That is not George W. Bush in the White House. It is a former shepherd who worked as a Saddam Hussein double until he had extensive cosmetic surgery to make him look like President Bush. The real Bush (a genius and Kierkegaard scholar who was forced to have a lobotomy because the Republicans didn't want an intellectual president) is imprisoned in a bunker under a Wal-Mart. Laura Bush, trapped into living with the shepherd, has been blinking, "Help me," in Morse code during public appearances, and finally someone - a repressed librarian from Kansas with lesbian tendencies - has noticed and come to her aid.
That's the premise of "Laura's Bush." (The title, one character says, refers to shrubbery the first lady hides behind in making her escape.) Sadly, the script, by Jane Martin, and the execution, directed by Jack Daniel Stanley, aren't of the most sophisticated professional quality. The show might have worked as pure outrageousness 30 years ago; Jane Aquilina, as a dominatrix, is dressed much like Dr. Frank-N-Furter in "The Rocky Horror Show." Happily, Laura LeBleu is appealing and demands the audience's love as the fictional Mrs. Bush.

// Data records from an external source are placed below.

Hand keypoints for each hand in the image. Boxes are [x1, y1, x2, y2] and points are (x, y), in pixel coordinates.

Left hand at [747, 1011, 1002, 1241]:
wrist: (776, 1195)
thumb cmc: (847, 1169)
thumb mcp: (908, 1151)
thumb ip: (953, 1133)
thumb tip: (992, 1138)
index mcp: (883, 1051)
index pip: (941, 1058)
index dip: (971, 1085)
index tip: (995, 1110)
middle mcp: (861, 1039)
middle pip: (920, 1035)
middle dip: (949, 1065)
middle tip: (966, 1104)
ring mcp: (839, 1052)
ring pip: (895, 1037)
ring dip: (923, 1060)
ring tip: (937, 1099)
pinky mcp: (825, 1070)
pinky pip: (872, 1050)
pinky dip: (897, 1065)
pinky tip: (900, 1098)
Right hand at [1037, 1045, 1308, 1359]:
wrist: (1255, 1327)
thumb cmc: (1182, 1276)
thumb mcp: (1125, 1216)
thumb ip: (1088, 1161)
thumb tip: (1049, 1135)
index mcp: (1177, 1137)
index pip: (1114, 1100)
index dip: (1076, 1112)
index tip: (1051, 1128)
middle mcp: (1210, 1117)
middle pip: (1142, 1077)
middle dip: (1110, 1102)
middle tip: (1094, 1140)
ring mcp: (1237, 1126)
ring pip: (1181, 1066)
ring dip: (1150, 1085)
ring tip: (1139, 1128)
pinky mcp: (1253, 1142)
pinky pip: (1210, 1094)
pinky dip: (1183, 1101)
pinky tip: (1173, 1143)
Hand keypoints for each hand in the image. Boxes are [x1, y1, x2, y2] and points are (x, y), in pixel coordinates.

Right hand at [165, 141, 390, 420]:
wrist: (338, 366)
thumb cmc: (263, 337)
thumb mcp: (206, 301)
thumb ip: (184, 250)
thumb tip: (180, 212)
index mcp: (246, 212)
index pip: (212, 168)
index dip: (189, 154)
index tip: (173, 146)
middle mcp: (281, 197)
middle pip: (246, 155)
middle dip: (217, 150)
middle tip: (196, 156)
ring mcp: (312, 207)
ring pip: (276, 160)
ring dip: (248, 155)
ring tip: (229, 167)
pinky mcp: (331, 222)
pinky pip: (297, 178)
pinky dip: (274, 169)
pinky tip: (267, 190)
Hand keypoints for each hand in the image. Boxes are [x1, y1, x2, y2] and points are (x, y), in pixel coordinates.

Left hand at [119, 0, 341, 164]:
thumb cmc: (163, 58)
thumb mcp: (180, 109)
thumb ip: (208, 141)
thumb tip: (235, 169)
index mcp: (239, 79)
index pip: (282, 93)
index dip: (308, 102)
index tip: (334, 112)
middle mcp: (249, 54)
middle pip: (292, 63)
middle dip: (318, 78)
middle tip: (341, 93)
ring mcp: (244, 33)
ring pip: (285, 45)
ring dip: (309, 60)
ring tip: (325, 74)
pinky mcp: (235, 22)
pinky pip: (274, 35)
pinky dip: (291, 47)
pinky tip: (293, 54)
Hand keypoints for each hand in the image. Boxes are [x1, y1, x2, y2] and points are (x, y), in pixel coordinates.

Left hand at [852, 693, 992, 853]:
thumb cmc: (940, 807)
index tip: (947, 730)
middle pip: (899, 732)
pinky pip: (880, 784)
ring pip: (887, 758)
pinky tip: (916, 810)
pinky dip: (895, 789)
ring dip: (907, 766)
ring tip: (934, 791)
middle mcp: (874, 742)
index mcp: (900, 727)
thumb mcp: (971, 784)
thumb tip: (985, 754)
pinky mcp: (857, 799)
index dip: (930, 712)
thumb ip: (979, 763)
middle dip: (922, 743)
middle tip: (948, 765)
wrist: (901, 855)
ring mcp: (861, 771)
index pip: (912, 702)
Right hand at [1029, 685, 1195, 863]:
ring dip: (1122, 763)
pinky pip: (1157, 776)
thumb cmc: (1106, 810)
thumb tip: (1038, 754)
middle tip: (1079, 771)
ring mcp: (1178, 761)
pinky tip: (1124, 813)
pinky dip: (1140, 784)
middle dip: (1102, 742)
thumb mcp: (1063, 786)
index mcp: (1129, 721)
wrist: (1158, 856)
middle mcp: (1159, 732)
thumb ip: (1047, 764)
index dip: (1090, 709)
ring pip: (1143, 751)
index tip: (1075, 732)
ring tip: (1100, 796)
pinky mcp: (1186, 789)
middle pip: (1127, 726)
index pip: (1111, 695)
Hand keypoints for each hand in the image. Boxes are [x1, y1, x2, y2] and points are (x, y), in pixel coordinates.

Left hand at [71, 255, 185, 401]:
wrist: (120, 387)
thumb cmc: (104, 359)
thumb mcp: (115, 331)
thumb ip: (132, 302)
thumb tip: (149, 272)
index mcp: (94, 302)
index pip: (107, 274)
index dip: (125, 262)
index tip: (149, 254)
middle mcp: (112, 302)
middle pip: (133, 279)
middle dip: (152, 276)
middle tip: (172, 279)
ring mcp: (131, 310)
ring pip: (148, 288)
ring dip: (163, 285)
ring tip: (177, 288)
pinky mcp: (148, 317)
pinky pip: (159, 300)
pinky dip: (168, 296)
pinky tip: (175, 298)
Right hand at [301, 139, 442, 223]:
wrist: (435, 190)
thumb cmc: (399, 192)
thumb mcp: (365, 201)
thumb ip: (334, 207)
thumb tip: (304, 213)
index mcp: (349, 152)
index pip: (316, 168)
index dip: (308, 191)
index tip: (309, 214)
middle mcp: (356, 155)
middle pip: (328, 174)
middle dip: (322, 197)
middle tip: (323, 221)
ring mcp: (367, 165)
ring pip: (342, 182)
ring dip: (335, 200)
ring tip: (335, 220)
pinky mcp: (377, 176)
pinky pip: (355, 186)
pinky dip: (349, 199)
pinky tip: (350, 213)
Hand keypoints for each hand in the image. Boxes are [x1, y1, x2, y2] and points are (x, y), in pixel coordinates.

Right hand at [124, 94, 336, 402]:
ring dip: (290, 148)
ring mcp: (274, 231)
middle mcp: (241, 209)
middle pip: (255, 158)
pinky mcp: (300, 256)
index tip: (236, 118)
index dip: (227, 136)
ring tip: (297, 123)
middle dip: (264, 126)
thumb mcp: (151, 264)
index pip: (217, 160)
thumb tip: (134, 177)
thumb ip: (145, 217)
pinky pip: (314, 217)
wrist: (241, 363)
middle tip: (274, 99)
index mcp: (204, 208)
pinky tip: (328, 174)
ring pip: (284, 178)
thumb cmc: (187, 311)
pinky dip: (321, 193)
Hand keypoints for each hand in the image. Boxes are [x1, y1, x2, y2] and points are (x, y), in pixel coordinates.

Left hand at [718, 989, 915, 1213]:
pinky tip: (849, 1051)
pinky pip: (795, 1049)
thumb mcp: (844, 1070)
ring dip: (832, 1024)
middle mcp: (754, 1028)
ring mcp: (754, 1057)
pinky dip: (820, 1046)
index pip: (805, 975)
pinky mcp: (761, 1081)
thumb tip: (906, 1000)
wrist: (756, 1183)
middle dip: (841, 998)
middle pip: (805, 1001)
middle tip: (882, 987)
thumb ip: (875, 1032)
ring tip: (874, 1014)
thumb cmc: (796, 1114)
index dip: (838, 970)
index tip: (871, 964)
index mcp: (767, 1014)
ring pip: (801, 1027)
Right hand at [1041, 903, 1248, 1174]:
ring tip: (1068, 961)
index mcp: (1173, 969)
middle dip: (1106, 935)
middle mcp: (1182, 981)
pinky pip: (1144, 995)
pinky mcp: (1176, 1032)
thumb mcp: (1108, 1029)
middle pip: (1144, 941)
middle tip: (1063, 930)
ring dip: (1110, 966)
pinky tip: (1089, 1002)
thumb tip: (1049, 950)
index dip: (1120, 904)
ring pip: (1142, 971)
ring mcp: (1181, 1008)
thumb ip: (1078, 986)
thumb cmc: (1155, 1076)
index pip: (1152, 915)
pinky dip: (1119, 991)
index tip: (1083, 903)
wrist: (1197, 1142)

Hilda Guttormsen is sweet as the librarian, who spends most of this one-act farce in a green bra and matching panties. And there's some appeal in the ludicrousness of it all. A character (Kristin Price) who may be Condoleezza Rice says at one point: "Oh, I love lesbians. I firmly believe you should have the same rights as humans."
"Laura's Bush" continues through Sunday at 432 West 42nd Street.